Speaker: Kevin Gimpel
Date: Monday, April 12, 2010
Time: Noon
Venue: GHC 6115
Abstract:
Considerable speed-ups to machine learning problems have been achieved by two developments: distributed computing (either on multi-core or "cloud" architectures) and rapidly converging online learning algorithms. In this talk, we combine these two. Distributed computing has largely been paired with "batch" algorithms like EM and L-BFGS, in which the entire training dataset is processed once per iterative update; our approach makes more frequent online updates asynchronously, either in a pure online or mini-batch setting. Asynchronous updates can introduce error, but the approach has similar convergence guarantees to other online learning algorithms in certain settings, such as the case of online gradient-based optimization for convex objectives. We first consider this setting, and present a series of experiments exploring practical issues for a structured prediction task in natural language processing, named-entity recognition.
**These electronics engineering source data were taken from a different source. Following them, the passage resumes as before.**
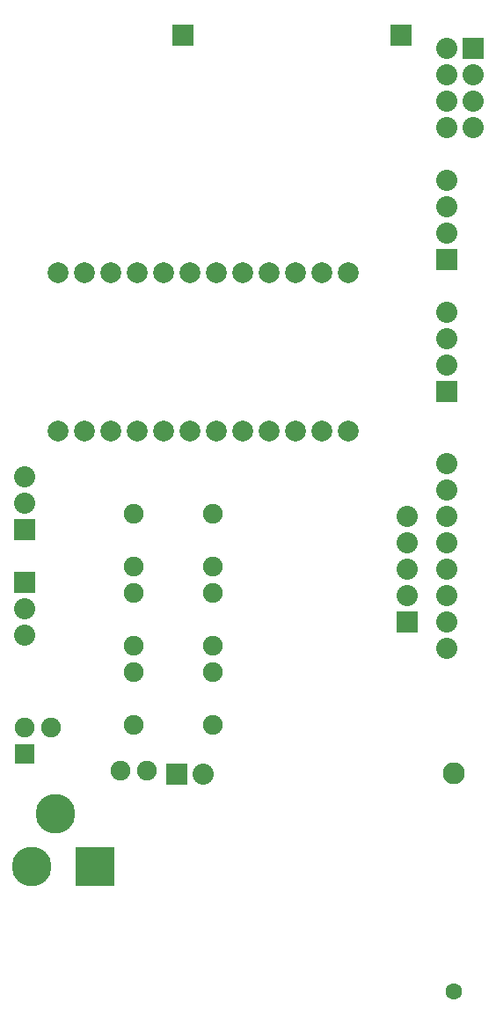
<source format=gbs>
G04 (created by PCBNEW-RS274X (2012-apr-16-27)-stable) date So 26 Okt 2014 19:58:05 CET*
G01*
G70*
G90*
%MOIN*%
G04 Gerber Fmt 3.4, Leading zero omitted, Abs format*
%FSLAX34Y34*%
G04 APERTURE LIST*
%ADD10C,0.006000*%
%ADD11C,0.149900*%
%ADD12R,0.149900X0.149900*%
%ADD13C,0.075000*%
%ADD14R,0.080000X0.080000*%
%ADD15C,0.080000*%
%ADD16R,0.075000X0.075000*%
%ADD17C,0.063300*%
%ADD18C,0.083000*%
%ADD19C,0.079100*%
G04 APERTURE END LIST*
G54D10*
G54D11*
X02000Y-32000D03*
G54D12*
X04400Y-32000D03*
G54D11*
X02900Y-30000D03*
G54D13*
X05875Y-18625D03*
X05875Y-20625D03*
X08875Y-18625D03*
X08875Y-20625D03*
X05875Y-24625D03*
X05875Y-26625D03*
X08875Y-24625D03*
X08875Y-26625D03*
X05875Y-21625D03*
X05875Y-23625D03*
X08875Y-21625D03*
X08875Y-23625D03*
X05375Y-28375D03*
X06375Y-28375D03*
G54D14*
X18750Y-01000D03*
G54D15*
X17750Y-01000D03*
X18750Y-02000D03*
X17750Y-02000D03*
X18750Y-03000D03*
X17750Y-03000D03*
X18750Y-04000D03*
X17750Y-04000D03*
G54D14*
X17750Y-09000D03*
G54D15*
X17750Y-08000D03*
X17750Y-07000D03*
X17750Y-06000D03*
G54D14*
X17750Y-14000D03*
G54D15*
X17750Y-13000D03*
X17750Y-12000D03*
X17750Y-11000D03*
G54D14*
X01750Y-21250D03*
G54D15*
X01750Y-22250D03*
X01750Y-23250D03*
G54D14*
X01750Y-19250D03*
G54D15*
X01750Y-18250D03*
X01750Y-17250D03*
G54D14*
X07500Y-28500D03*
G54D15*
X08500Y-28500D03*
X17750Y-16750D03*
X17750Y-17750D03*
X17750Y-18750D03*
X17750Y-19750D03*
X17750Y-20750D03*
X17750Y-21750D03*
X17750Y-22750D03*
X17750Y-23750D03*
G54D16*
X01750Y-27750D03*
G54D13*
X01750Y-26750D03*
X02750Y-26750D03*
G54D14*
X07750Y-00500D03*
X16000Y-00500D03*
G54D17*
X18003Y-36733D03*
G54D18*
X18003Y-28466D03*
G54D19*
X03000Y-09500D03*
X04000Y-09500D03*
X05000Y-09500D03*
X06000Y-09500D03*
X07000Y-09500D03*
X08000Y-09500D03*
X09000Y-09500D03*
X10000Y-09500D03*
X11000Y-09500D03*
X12000Y-09500D03*
X13000Y-09500D03*
X14000Y-09500D03*
X14000Y-15500D03*
X13000Y-15500D03*
X12000Y-15500D03*
X11000Y-15500D03*
X10000Y-15500D03*
X09000Y-15500D03*
X08000Y-15500D03*
X07000Y-15500D03*
X06000Y-15500D03*
X05000Y-15500D03*
X04000Y-15500D03*
X03000Y-15500D03*
G54D14*
X16250Y-22750D03*
G54D15*
X16250Y-21750D03*
X16250Y-20750D03*
X16250Y-19750D03*
X16250Y-18750D03*
M02*

</source>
We also consider settings that are not yet supported by theoretical results. We apply an online version of EM (Cappe and Moulines, 2009) to two unsupervised structured learning tasks: (1) word alignment for machine translation, and (2) unsupervised part-of-speech tagging. For the former we use a model that actually has a concave log-likelihood function, while the latter fits the more common unsupervised learning scenario with a non-concave objective. In both cases we find significant speed-ups over batch algorithms with no observable problems arising from the use of asynchronous updates. In addition, we present experimental results when running asynchronous mini-batch algorithms on M45, a large cluster running the Hadoop MapReduce framework. We find that, while MapReduce is not an ideal fit for these algorithms, they do converge faster than batch algorithms on the same hardware and we expect that the MapReduce framework may become more appropriate for asynchronous learning as problem sizes continue to grow.
This is joint work with Dipanjan Das and Noah Smith.